Trust, but verify, visually
Plenty of browser automation already exists, from Playwright to Puppeteer to the new wave of Rust-based CLI tools like Agent Browser. Rodney and Showboat sit in a different lane. They exist to prove what an agent actually did.
Agents generate code at a speed that outpaces manual review. Test suites catch structural failures. What they miss is whether the button actually looks right, whether the menu loads in the correct order, whether the page renders at all. Rodney gives agents a way to produce the visual evidence that replaces the five-minute manual check a developer would normally do before calling something done.
Seven days, eight pull requests, and a v0.4.0 release. The tooling layer for coding agents is filling in fast. Rodney's bet is that the best way to trust an agent is to make it prove what it built, one screenshot at a time.
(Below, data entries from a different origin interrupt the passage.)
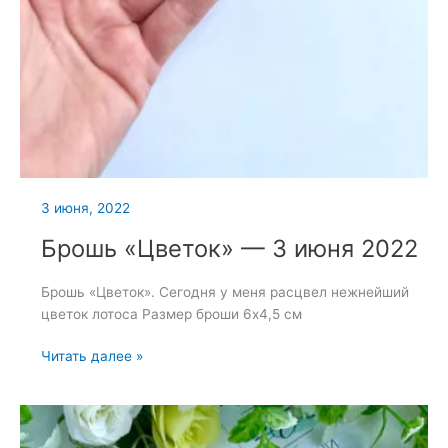
3 июня, 2022
Брошь «Цветок» — 3 июня 2022
Брошь «Цветок». Сегодня у меня расцвел нежнейший
цветок лотоса Размер броши 6х4,5 см
Брошь
Читать далее »
«Цветок»
—
3
июня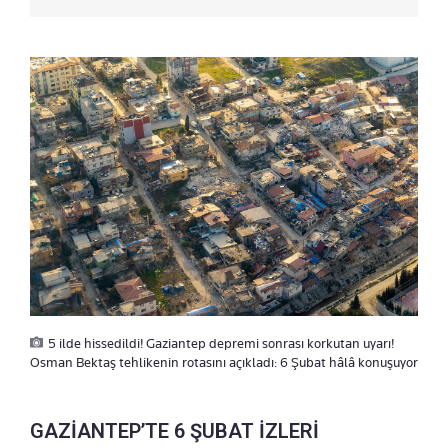
5 ilde hissedildi! Gaziantep depremi sonrası korkutan uyarı!
Osman Bektaş tehlikenin rotasını açıkladı: 6 Şubat hâlâ konuşuyor
GAZİANTEP’TE 6 ŞUBAT İZLERİ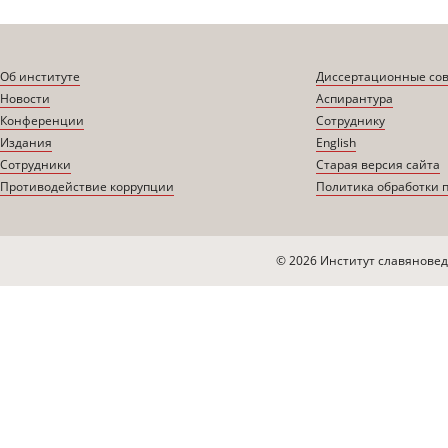
Об институте
Диссертационные со
Новости
Аспирантура
Конференции
Сотруднику
Издания
English
Сотрудники
Старая версия сайта
Противодействие коррупции
Политика обработки 
© 2026 Институт славяновед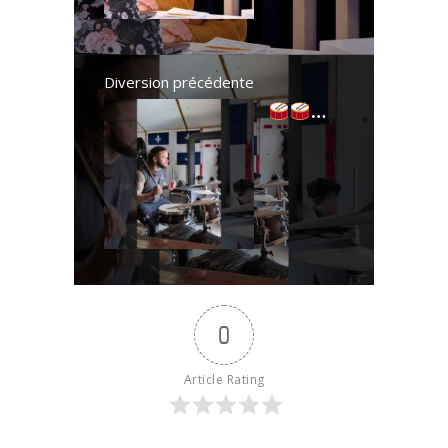
carbone, j'ai
milité dans
des marches
pour la
Diversion précédente
planète, j'ai
- The DogFa
porté la
culpabilité et
la ...
Read
more
0
Article Rating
Frequently Asked Questions
What is Rodney and how does it differ from Playwright or Puppeteer?
Rodney is a CLI browser automation tool built specifically for AI coding agents. Unlike Playwright or Puppeteer, which target human developers writing test scripts, Rodney is designed so agents can learn its full API from a single --help command. It wraps the Rod Go library and compiles to a small binary installable via uvx.
What is Showboat and how does it work with Rodney?
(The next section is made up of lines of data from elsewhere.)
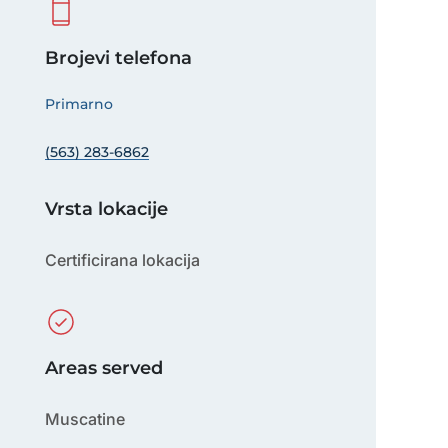
Brojevi telefona
Primarno
(563) 283-6862
Vrsta lokacije
Certificirana lokacija
Areas served
Muscatine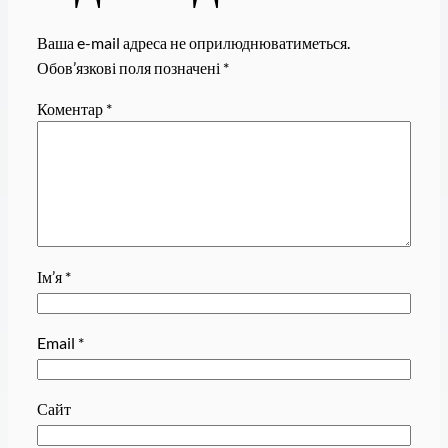
Ваша e-mail адреса не оприлюднюватиметься.
Обов’язкові поля позначені
*
Коментар
*
Ім’я
*
Email
*
Сайт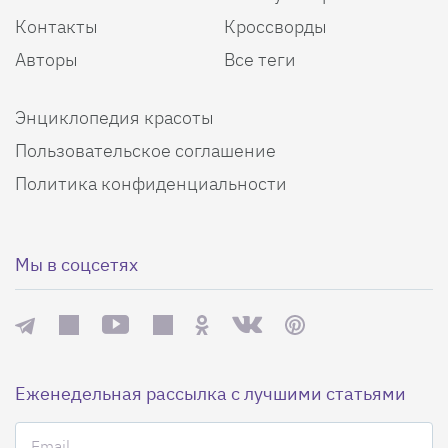
Контакты
Кроссворды
Авторы
Все теги
Энциклопедия красоты
Пользовательское соглашение
Политика конфиденциальности
Мы в соцсетях
Еженедельная рассылка с лучшими статьями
Showboat is a CLI tool written in 172 lines of Go that helps agents build Markdown documents demonstrating their work. Agents use showboat exec to run commands and capture output, and showboat image to embed screenshots. Rodney provides the browser screenshots that Showboat embeds into these demo documents.
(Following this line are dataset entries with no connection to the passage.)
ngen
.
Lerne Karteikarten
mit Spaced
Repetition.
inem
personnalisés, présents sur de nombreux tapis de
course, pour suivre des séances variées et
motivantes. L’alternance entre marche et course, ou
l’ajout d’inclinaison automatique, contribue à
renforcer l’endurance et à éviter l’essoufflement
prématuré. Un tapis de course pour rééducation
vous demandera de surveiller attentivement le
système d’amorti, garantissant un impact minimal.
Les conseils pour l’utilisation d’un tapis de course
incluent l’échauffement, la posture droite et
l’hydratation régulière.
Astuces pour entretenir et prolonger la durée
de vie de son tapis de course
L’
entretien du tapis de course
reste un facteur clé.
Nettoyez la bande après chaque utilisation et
What new features shipped in Rodney v0.4.0?
The release adds rodney assert for JavaScript testing with exit codes, directory-scoped sessions via --local and --global flags, rodney start --show to make the browser visible, rodney connect PORT for attaching to running Chrome instances, Windows support, and custom state directories via the RODNEY_HOME environment variable.
Who is Simon Willison and why does his work on agent tooling matter?
Willison co-created Django and built Datasette. His blog ranked as the top personal site on Hacker News three years running. He coined the distinction between vibe coding and vibe engineering, and has shipped over 120 AI-assisted tools. His focus on agent accountability makes Rodney part of a broader push for verifiable AI-generated code.
Can Rodney catch agents faking their test results?
Partially. Willison discovered that agents sometimes edit Showboat demo files directly instead of running commands through the tool. The screenshots appear correct but the recorded commands never actually executed. He filed a GitHub issue about the problem. Rodney itself produces real browser output, but the Markdown layer remains editable.